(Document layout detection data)
((

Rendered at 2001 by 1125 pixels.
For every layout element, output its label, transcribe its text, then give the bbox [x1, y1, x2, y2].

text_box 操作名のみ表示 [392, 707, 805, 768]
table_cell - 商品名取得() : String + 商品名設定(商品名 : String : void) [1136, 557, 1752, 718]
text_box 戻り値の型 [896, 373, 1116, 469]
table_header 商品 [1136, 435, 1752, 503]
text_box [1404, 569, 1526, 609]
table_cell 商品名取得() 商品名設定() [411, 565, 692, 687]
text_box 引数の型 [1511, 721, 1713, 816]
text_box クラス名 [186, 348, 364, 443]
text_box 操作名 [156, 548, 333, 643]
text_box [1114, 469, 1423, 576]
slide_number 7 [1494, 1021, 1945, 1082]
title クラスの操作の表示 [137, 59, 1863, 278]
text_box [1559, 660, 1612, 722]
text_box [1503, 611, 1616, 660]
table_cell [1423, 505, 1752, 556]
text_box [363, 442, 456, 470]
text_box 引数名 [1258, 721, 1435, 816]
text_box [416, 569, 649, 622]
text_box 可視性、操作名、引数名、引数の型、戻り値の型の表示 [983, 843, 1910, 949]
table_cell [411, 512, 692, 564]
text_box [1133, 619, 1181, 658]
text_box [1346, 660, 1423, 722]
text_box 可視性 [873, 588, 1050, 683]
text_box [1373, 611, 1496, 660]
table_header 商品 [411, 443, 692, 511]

))

▶ _WHAT YOU HAVE TO DO_: Every entry must be set down again exactly as it reads.

▶ _ANSWER AREA_:
Rendered at 2001 by 1125 pixels.
For every layout element, output its label, transcribe its text, then give the bbox [x1, y1, x2, y2].

text_box 操作名のみ表示 [392, 707, 805, 768]
table_cell - 商品名取得() : String + 商品名設定(商品名 : String : void) [1136, 557, 1752, 718]
text_box 戻り値の型 [896, 373, 1116, 469]
table_header 商品 [1136, 435, 1752, 503]
text_box [1404, 569, 1526, 609]
table_cell 商品名取得() 商品名設定() [411, 565, 692, 687]
text_box 引数の型 [1511, 721, 1713, 816]
text_box クラス名 [186, 348, 364, 443]
text_box 操作名 [156, 548, 333, 643]
text_box [1114, 469, 1423, 576]
slide_number 7 [1494, 1021, 1945, 1082]
title クラスの操作の表示 [137, 59, 1863, 278]
text_box [1559, 660, 1612, 722]
text_box [1503, 611, 1616, 660]
table_cell [1423, 505, 1752, 556]
text_box [363, 442, 456, 470]
text_box 引数名 [1258, 721, 1435, 816]
text_box [416, 569, 649, 622]
text_box 可視性、操作名、引数名、引数の型、戻り値の型の表示 [983, 843, 1910, 949]
table_cell [411, 512, 692, 564]
text_box [1133, 619, 1181, 658]
text_box [1346, 660, 1423, 722]
text_box 可視性 [873, 588, 1050, 683]
text_box [1373, 611, 1496, 660]
table_header 商品 [411, 443, 692, 511]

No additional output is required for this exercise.